Lepape-info : Vous pensez à Morhad Amdouni pour battre ce record de France 

R.A : Oui bien sûr, il y a aussi Julien Wanders qui va s’attaquer au record de Suisse (Tadesse Abraham en 2h06’40 en 2016 à Séoul) qui est à 4 secondes près le même que le record de France. Cela va être très intéressant, il y a une course dans la course.

 

René Auguin : « Julien Wanders est Suisse, il a le maillot Suisse, il court pour la Suisse. Lui-même n’est pas plus intéressé que cela par le record de France, aux athlètes Français de monter au créneau pour faire changer ce règlement. »

 

Lepape-info : Que pensez-vous de cette situation avec Julien Wanders qui possède des records de France avec sa double nationalité Franco-Suisse ? 

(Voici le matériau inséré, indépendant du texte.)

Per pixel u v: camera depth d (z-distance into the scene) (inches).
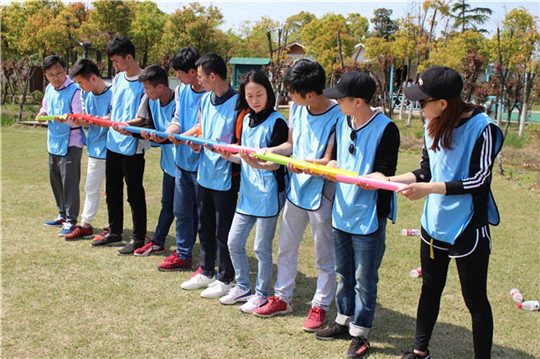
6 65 794.2
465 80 545.0
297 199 132.6
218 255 168.1
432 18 786.2
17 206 247.8
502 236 221.3
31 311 139.2
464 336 133.1
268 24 709.9
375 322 139.6
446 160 106.0
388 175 116.8
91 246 195.8
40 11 1053.2
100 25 1149.7
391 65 778.8
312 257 192.1
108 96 200.7
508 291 162.6
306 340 128.9
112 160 188.4
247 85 136.3
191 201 171.0
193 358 118.1
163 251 192.4
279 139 138.6
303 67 124.0
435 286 114.0
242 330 133.0
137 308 143.6
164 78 176.9
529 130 686.5
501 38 570.6
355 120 120.0
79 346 121.9
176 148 167.9
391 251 199.3
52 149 205.8
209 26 1133.7
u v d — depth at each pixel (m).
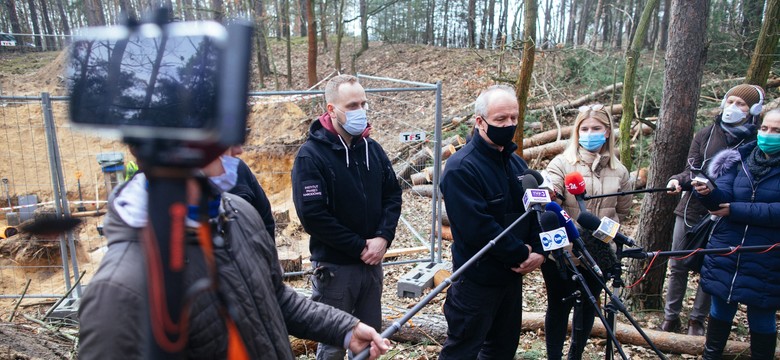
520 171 3.09
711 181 3.14
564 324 3.31
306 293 4.71
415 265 5.58
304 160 2.93
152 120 0.78
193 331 1.16
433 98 12.78
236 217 1.38
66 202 4.36
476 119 2.83
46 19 23.72
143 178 1.15
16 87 12.30
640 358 3.70
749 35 11.82
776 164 3.03
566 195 3.34
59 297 4.71
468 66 14.96
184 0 12.84
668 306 4.01
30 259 5.81
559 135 9.38
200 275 1.17
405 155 9.41
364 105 2.98
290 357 1.45
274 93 4.70
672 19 3.96
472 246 2.78
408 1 19.30
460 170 2.76
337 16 15.58
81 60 0.85
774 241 3.04
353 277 3.07
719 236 3.23
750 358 3.51
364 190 3.07
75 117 0.83
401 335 3.90
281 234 6.44
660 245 4.23
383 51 18.53
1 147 8.55
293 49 21.34
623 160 6.61
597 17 15.85
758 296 3.08
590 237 2.98
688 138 4.02
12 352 2.77
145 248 0.89
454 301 2.92
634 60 6.31
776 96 9.73
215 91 0.76
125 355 1.06
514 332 3.09
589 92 10.94
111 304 1.07
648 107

R.A : En plus de ceux chez les seniors sur semi-marathon et 10 km, il a aussi des records de France Espoirs qu’aurait pu avoir aussi Jimmy Gressier. Le règlement de la Fédération française dit qu’il peut avoir les 2 records (Suisse et France). S’il faut changer le règlement c’est à la Fédération de le faire. C’est peut-être aux marathoniens Français entre eux de monter au créneau pour dire ça suffit. Julien Wanders est Suisse, il a le maillot Suisse, il court pour la Suisse. Lui-même n’est pas plus intéressé que cela par le record de France, aux athlètes Français de monter au créneau pour faire changer ce règlement.

 

Lepape-info : Quel regard portez-vous sur l’émulation chez les marathoniens Français ? 

R.A : C’est super on a jamais eu une telle densité en France chez les hommes. On a eu du temps de Benoît Z, Mohamed Ouaddi, Driss El-Himer de très bons marathoniens en France. On est en train de retrouver une belle densité et ce n’est pas fini, d’autres vont monter sur marathon comme Félix Bour et on leur souhaite de réussir. Chez les dames, on a vu Mélody Julien faire les minima pour les Championnats d’Europe, Maëva Danois (ancienne spécialiste du 3 000 m steeple) disputera dimanche son 2ème marathon, une athlète comme Mekdes Woldu va monter sur marathon, Liv Westphal a été retardée par un problème de blessure, on espère qu’elle sera opérationnelle à l’automne ou en fin d’année. On peut espérer aussi que Margaux Sieracki, Méline Rollin montent aussi rapidement sur marathon pour densifier l’équipe de France.